🧵 Most realistic game with MSAA graphics
Anonymous at Mon, 3 Feb 2025 22:31:50 UTC No. 1006795
What is the most realistic game with MSAA graphics? Is it even possible?
Anonymous at Mon, 3 Feb 2025 22:33:48 UTC No. 1006796
>>1006795
holy fucking sperg
Anonymous at Tue, 4 Feb 2025 03:56:23 UTC No. 1006816
>>1006795
Op's obv confused about a lot of things but I'll answer 'the spirit of the question' so this thread don't go completely to waste:
For older rendertech; A well crafted scene with baked ligthning can look arbitrarily realistic as you're essentially looking at a draped photograph.
There are examples of PS2 era games like the photomode in Gran Turismo 4 that starts to approach photorealism even on that old hardware.
Mirror's Edge is another example of how well 'baked light' still holds up as it still looks better than many current era games.
The pre-production is a lot heavier and the result is more static and non-usable but in principle if it's narrowly defined
very high levels of photorealism in realtime graphics have been possible to pull off from shader model 3 and onwards (driectX 9, ~2004).
Lighting would need to be done thru ambient cubemaps or spherical panorama using image based lighting aka IBL.
If you could travel back in time and rewrite the code for 'shader model 3' era shaders to use some current day PBR concepts you could've made a
PBR-esque realtime shader that functioned on mid 2000's hardware that would look a lot better than anything that was featured in games at the time.

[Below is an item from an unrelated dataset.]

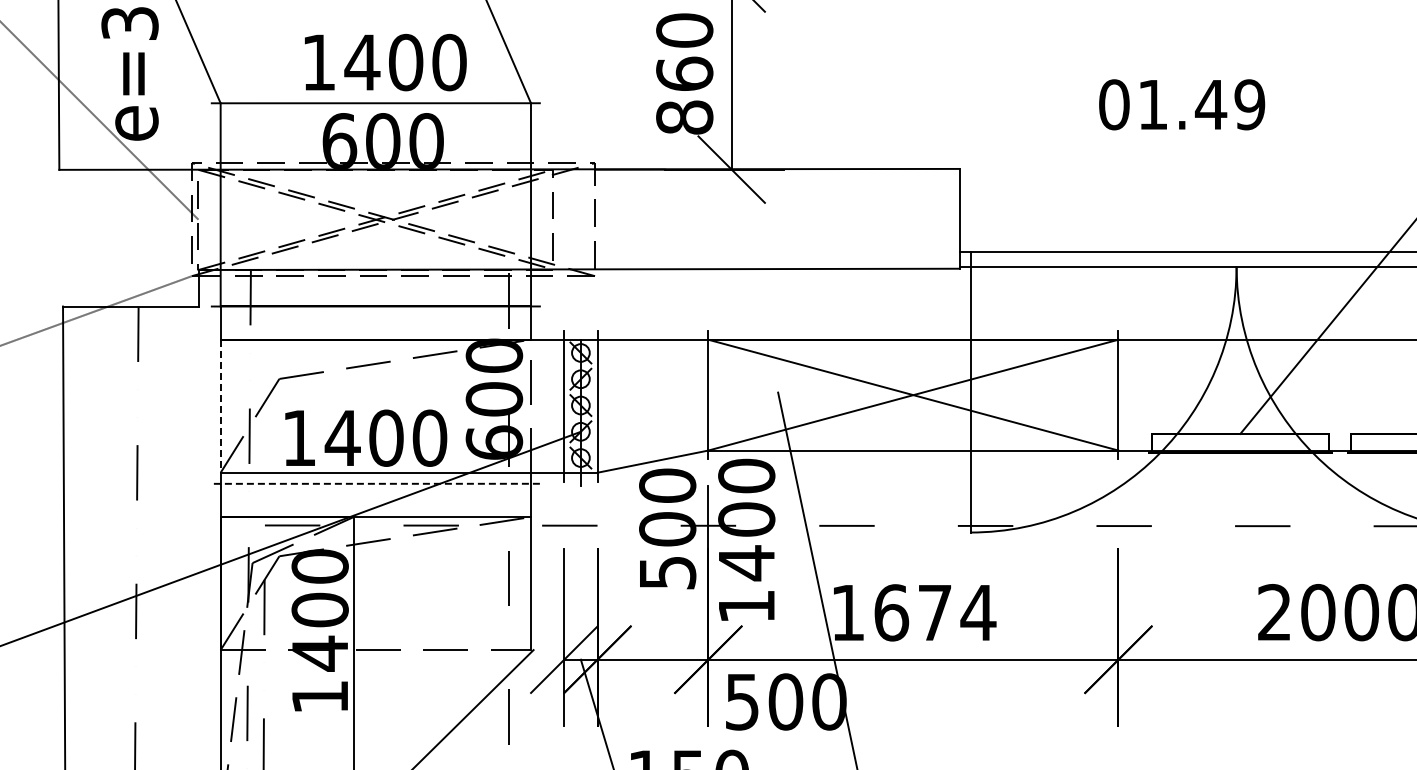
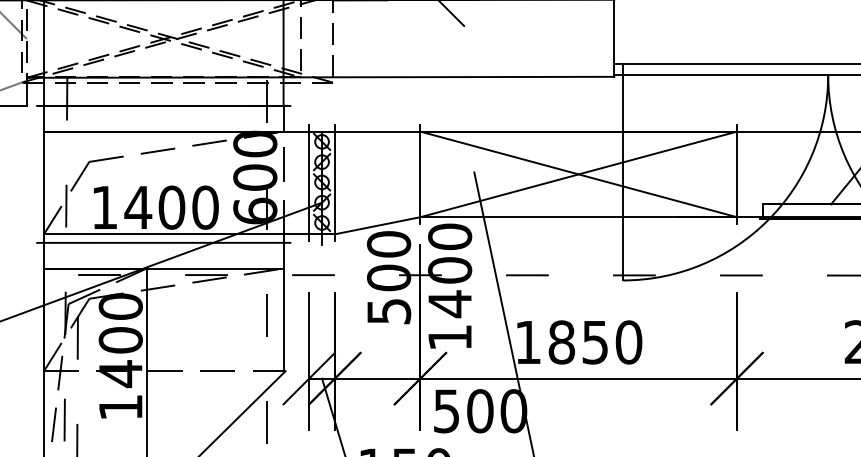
line: (220, 406) -> (43, 183), dashed -> solid
line: (375, 483) -> (163, 242), dashed -> solid
text: (935, 612) -> (595, 342), 1674 -> 1850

Anonymous at Tue, 4 Feb 2025 19:00:33 UTC No. 1006850
>>1006816
so basically, the most realistic MSAA game came out in 2004?
Anonymous at Thu, 6 Feb 2025 12:58:09 UTC No. 1006980
>>1006850
Half-Life Alyx
Cheap AA looks bad on VR headsets if base resolution is not crazy
Anonymous at Thu, 6 Feb 2025 13:15:28 UTC No. 1006985
>>1006980
No it’s not realistic close enough, you can’t even make fire with realistic sources.